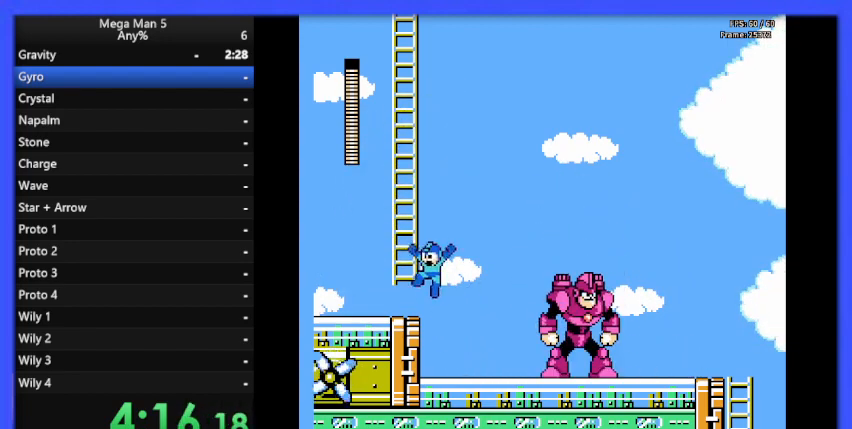
{"buttons": ["B", "DPAD_UP"], "events": [[67, "DPAD_UP", "down"], [233, "A", "up"], [233, "DPAD_LEFT", "up"]]}
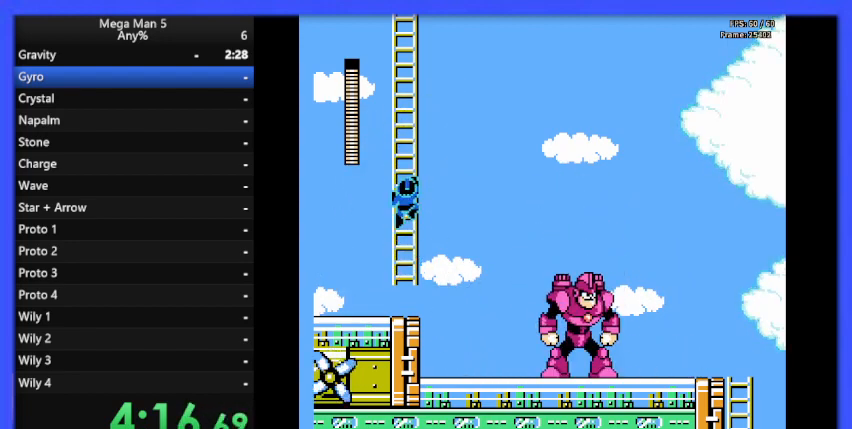
{"buttons": ["B", "DPAD_UP"], "events": []}
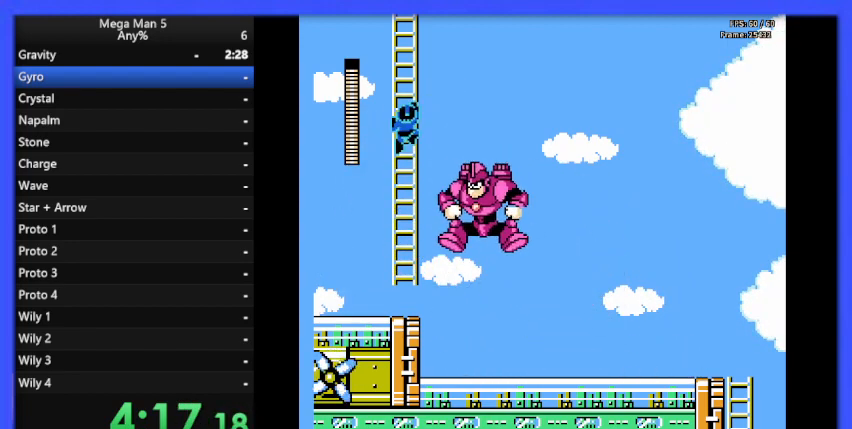
{"buttons": ["B", "DPAD_UP"], "events": []}
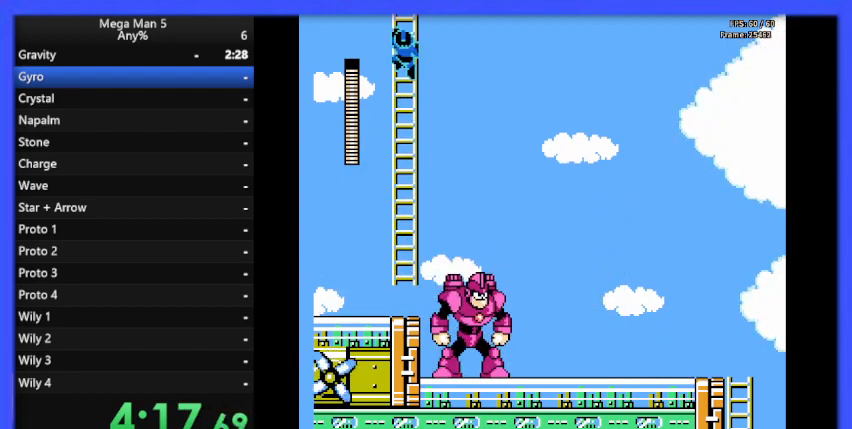
{"buttons": ["B", "DPAD_UP"], "events": []}
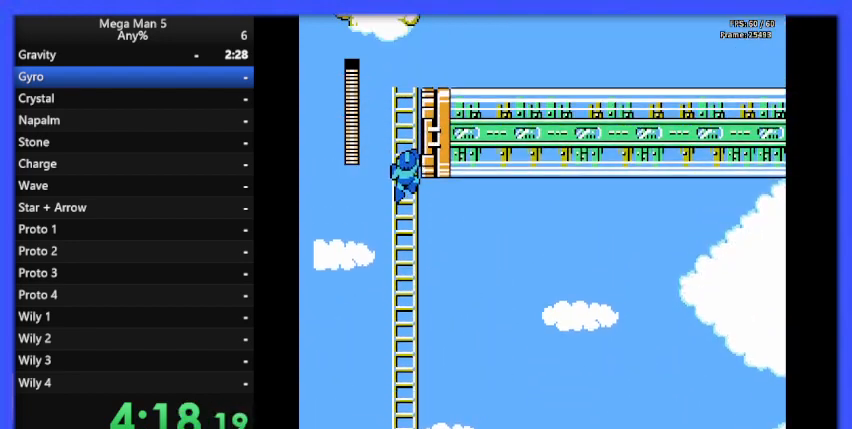
{"buttons": ["B", "DPAD_UP"], "events": []}
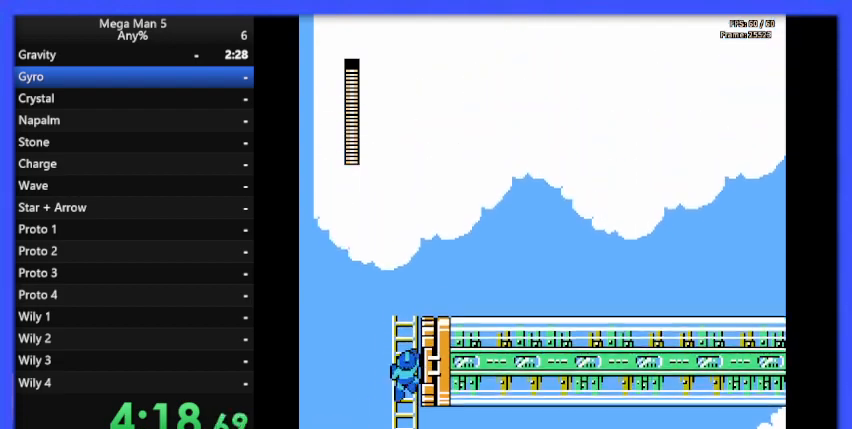
{"buttons": ["B", "DPAD_UP"], "events": []}
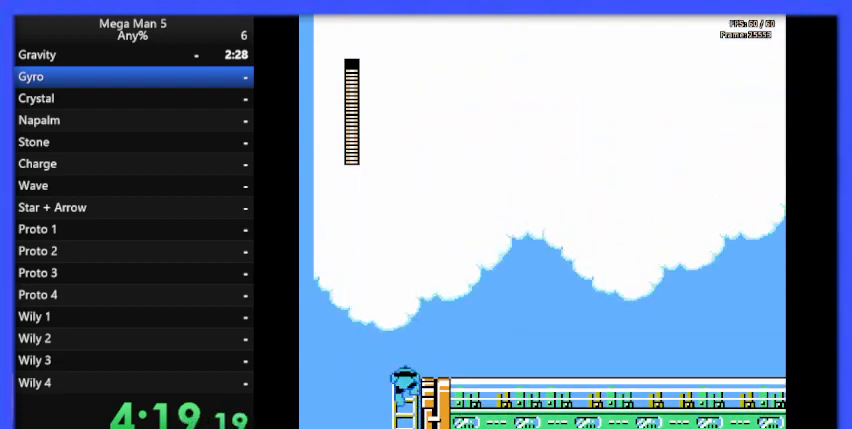
{"buttons": ["A", "B", "DPAD_RIGHT"], "events": [[100, "DPAD_RIGHT", "down"], [133, "DPAD_UP", "up"], [433, "A", "down"], [433, "DPAD_DOWN", "down"], [500, "DPAD_DOWN", "up"]]}
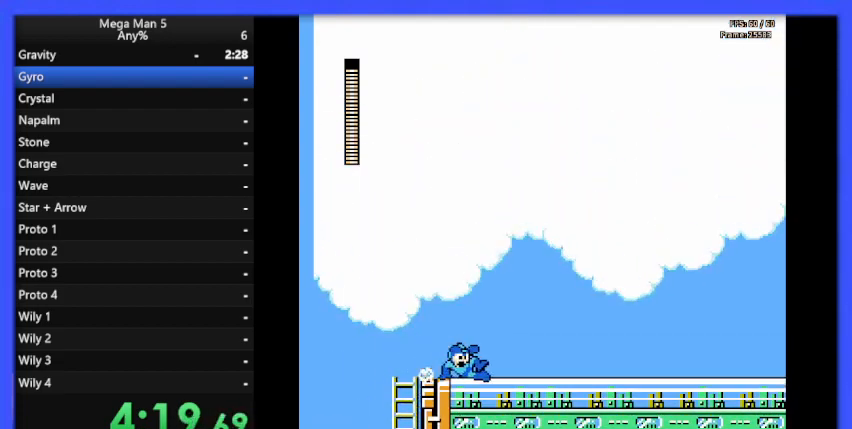
{"buttons": ["B", "DPAD_RIGHT"], "events": [[33, "A", "up"]]}
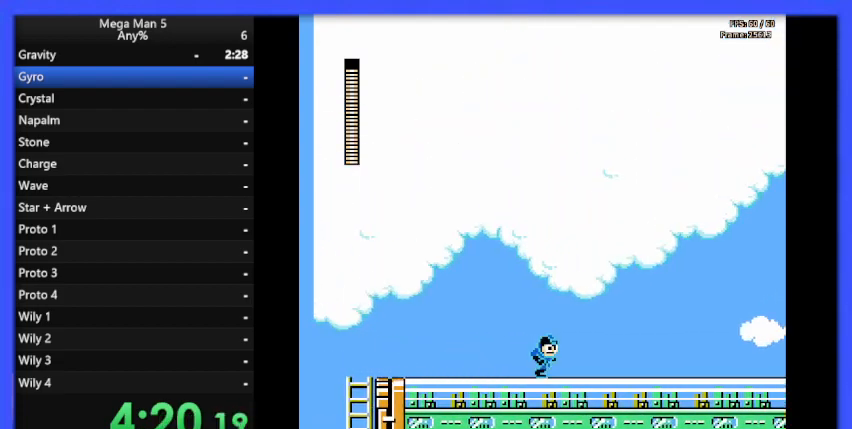
{"buttons": ["B", "DPAD_RIGHT"], "events": []}
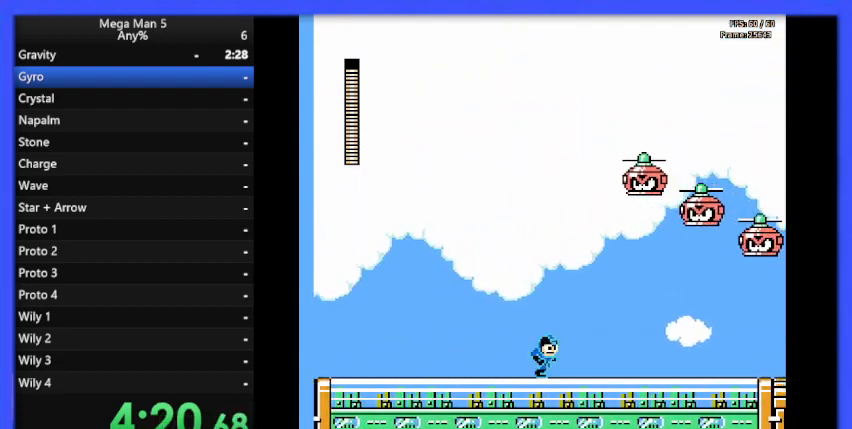
{"buttons": ["A", "B", "DPAD_DOWN", "DPAD_RIGHT"], "events": [[433, "DPAD_DOWN", "down"], [467, "A", "down"]]}
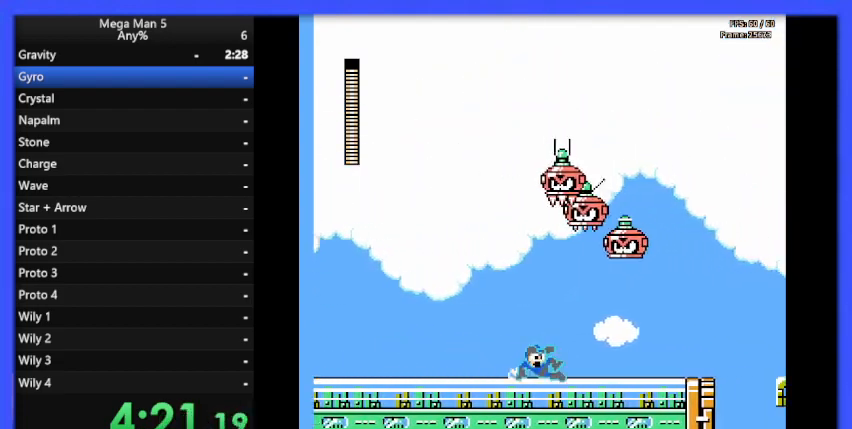
{"buttons": ["B", "DPAD_RIGHT"], "events": [[33, "DPAD_DOWN", "up"], [67, "A", "up"]]}
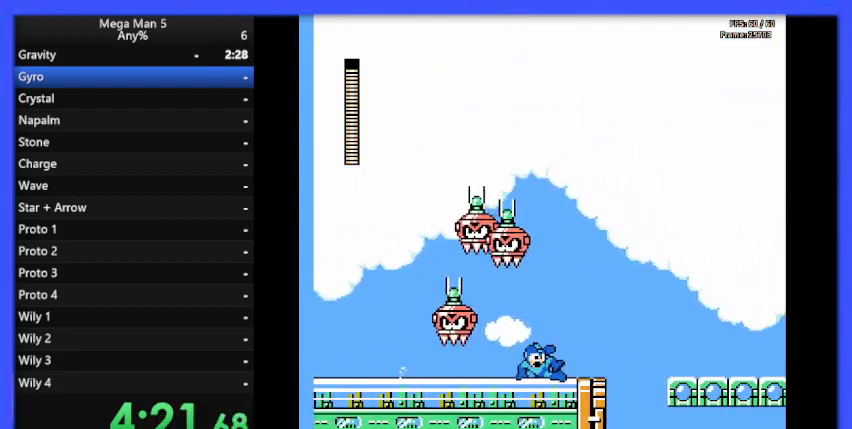
{"buttons": ["A", "B", "DPAD_RIGHT"], "events": [[367, "A", "down"]]}
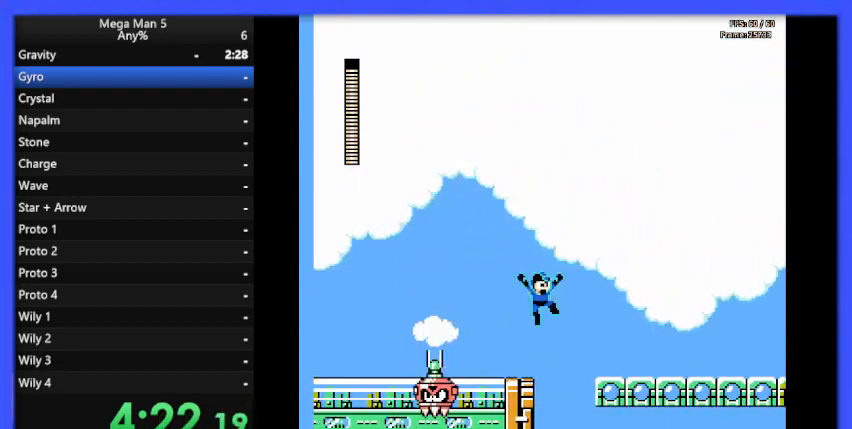
{"buttons": ["B", "DPAD_RIGHT"], "events": [[300, "A", "up"]]}
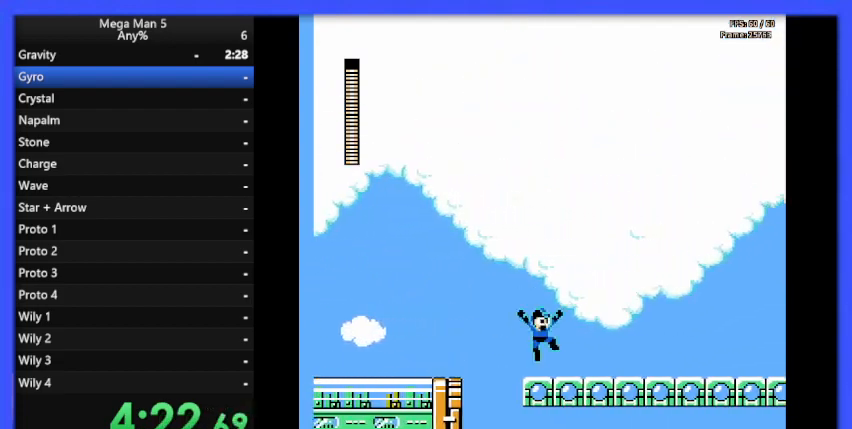
{"buttons": ["B", "DPAD_RIGHT"], "events": [[133, "A", "down"], [133, "DPAD_DOWN", "down"], [200, "DPAD_DOWN", "up"], [333, "A", "up"]]}
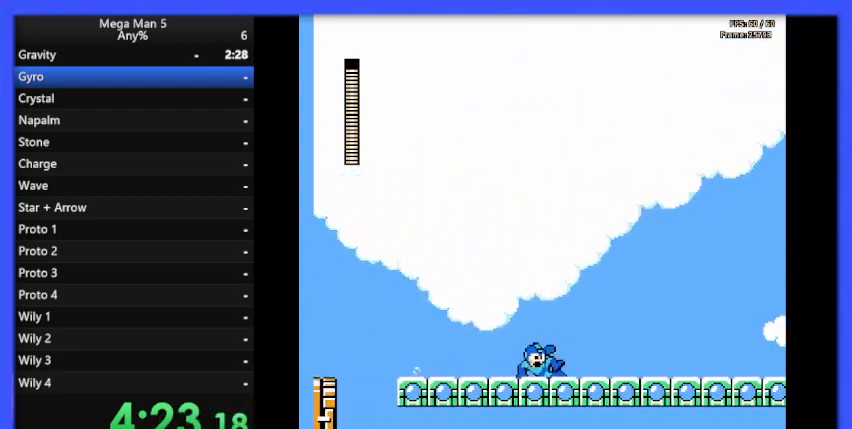
{"buttons": ["B", "DPAD_RIGHT"], "events": [[167, "DPAD_DOWN", "down"], [300, "A", "down"], [467, "A", "up"], [467, "DPAD_DOWN", "up"]]}
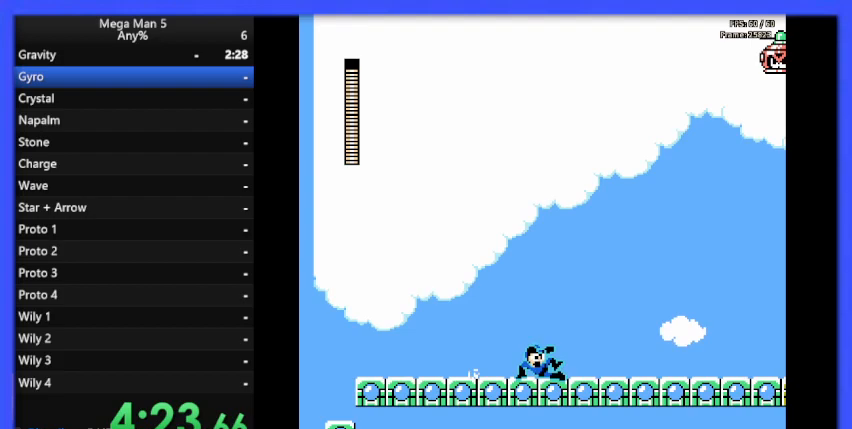
{"buttons": ["A", "B", "DPAD_DOWN", "DPAD_RIGHT"], "events": [[467, "DPAD_DOWN", "down"], [500, "A", "down"]]}
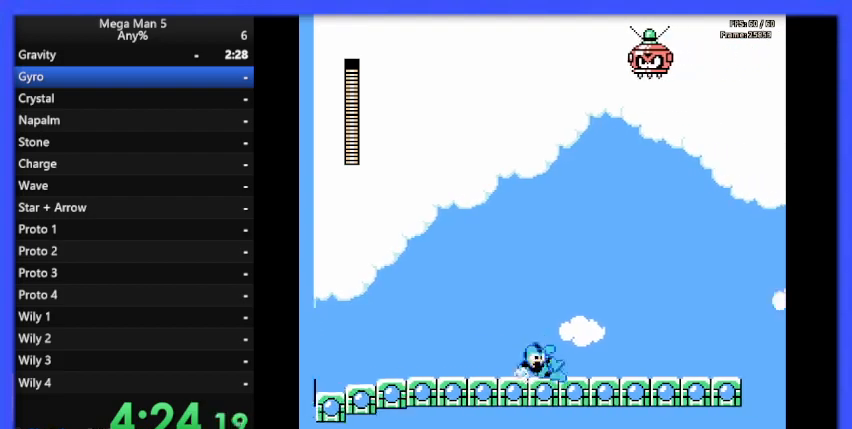
{"buttons": ["B", "DPAD_RIGHT"], "events": [[100, "DPAD_DOWN", "up"], [133, "A", "up"]]}
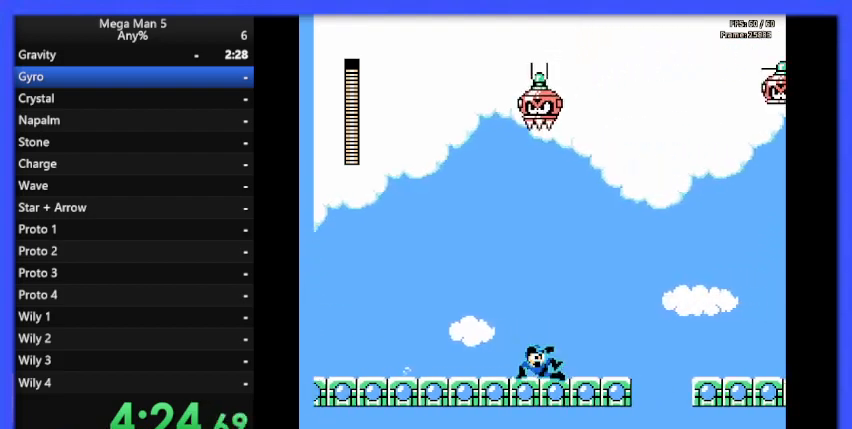
{"buttons": ["A", "B", "DPAD_RIGHT"], "events": [[500, "A", "down"]]}
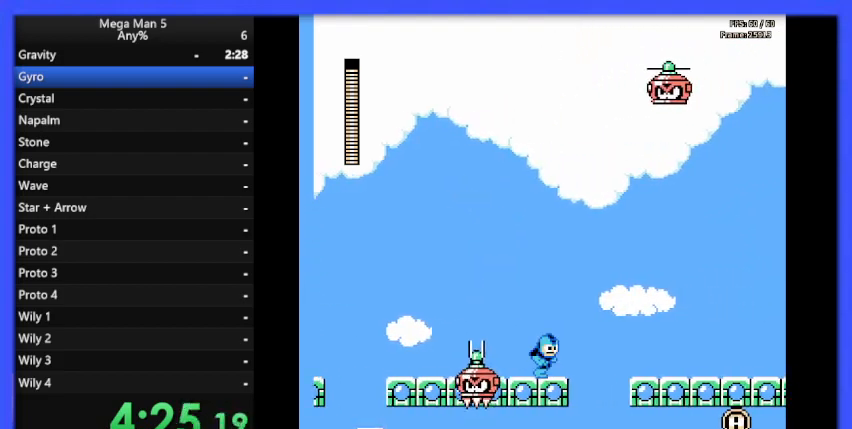
{"buttons": ["B", "DPAD_RIGHT"], "events": [[500, "A", "up"]]}
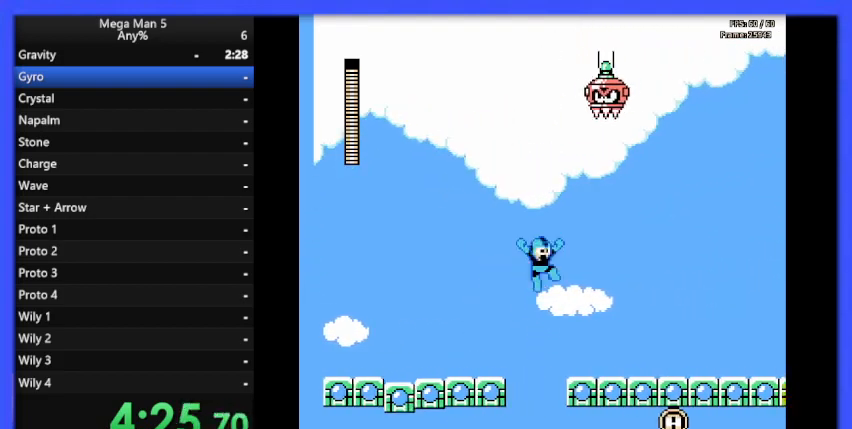
{"buttons": ["A", "B", "DPAD_LEFT"], "events": [[267, "DPAD_RIGHT", "up"], [367, "DPAD_LEFT", "down"], [467, "A", "down"]]}
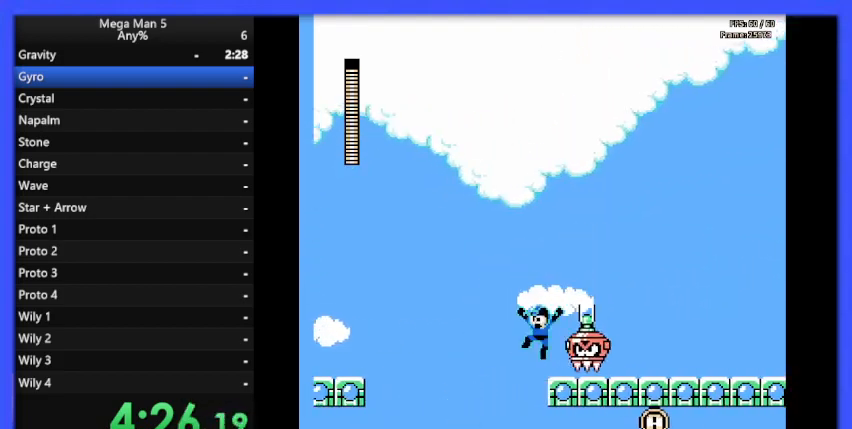
{"buttons": ["B", "DPAD_RIGHT"], "events": [[67, "DPAD_LEFT", "up"], [133, "DPAD_RIGHT", "down"], [400, "A", "up"]]}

^^^^^^^^^^^^^^^^

*DIRECTIONS*
Every line of the data is to be transcribed exactly, and no picture is to be included.

*TASK RESPONSE*
{"buttons": ["B", "DPAD_UP"], "events": [[67, "DPAD_UP", "down"], [233, "A", "up"], [233, "DPAD_LEFT", "up"]]}
{"buttons": ["B", "DPAD_UP"], "events": []}
{"buttons": ["B", "DPAD_UP"], "events": []}
{"buttons": ["B", "DPAD_UP"], "events": []}
{"buttons": ["B", "DPAD_UP"], "events": []}
{"buttons": ["B", "DPAD_UP"], "events": []}
{"buttons": ["A", "B", "DPAD_RIGHT"], "events": [[100, "DPAD_RIGHT", "down"], [133, "DPAD_UP", "up"], [433, "A", "down"], [433, "DPAD_DOWN", "down"], [500, "DPAD_DOWN", "up"]]}
{"buttons": ["B", "DPAD_RIGHT"], "events": [[33, "A", "up"]]}
{"buttons": ["B", "DPAD_RIGHT"], "events": []}
{"buttons": ["A", "B", "DPAD_DOWN", "DPAD_RIGHT"], "events": [[433, "DPAD_DOWN", "down"], [467, "A", "down"]]}
{"buttons": ["B", "DPAD_RIGHT"], "events": [[33, "DPAD_DOWN", "up"], [67, "A", "up"]]}
{"buttons": ["A", "B", "DPAD_RIGHT"], "events": [[367, "A", "down"]]}
{"buttons": ["B", "DPAD_RIGHT"], "events": [[300, "A", "up"]]}
{"buttons": ["B", "DPAD_RIGHT"], "events": [[133, "A", "down"], [133, "DPAD_DOWN", "down"], [200, "DPAD_DOWN", "up"], [333, "A", "up"]]}
{"buttons": ["B", "DPAD_RIGHT"], "events": [[167, "DPAD_DOWN", "down"], [300, "A", "down"], [467, "A", "up"], [467, "DPAD_DOWN", "up"]]}
{"buttons": ["A", "B", "DPAD_DOWN", "DPAD_RIGHT"], "events": [[467, "DPAD_DOWN", "down"], [500, "A", "down"]]}
{"buttons": ["B", "DPAD_RIGHT"], "events": [[100, "DPAD_DOWN", "up"], [133, "A", "up"]]}
{"buttons": ["A", "B", "DPAD_RIGHT"], "events": [[500, "A", "down"]]}
{"buttons": ["B", "DPAD_RIGHT"], "events": [[500, "A", "up"]]}
{"buttons": ["A", "B", "DPAD_LEFT"], "events": [[267, "DPAD_RIGHT", "up"], [367, "DPAD_LEFT", "down"], [467, "A", "down"]]}
{"buttons": ["B", "DPAD_RIGHT"], "events": [[67, "DPAD_LEFT", "up"], [133, "DPAD_RIGHT", "down"], [400, "A", "up"]]}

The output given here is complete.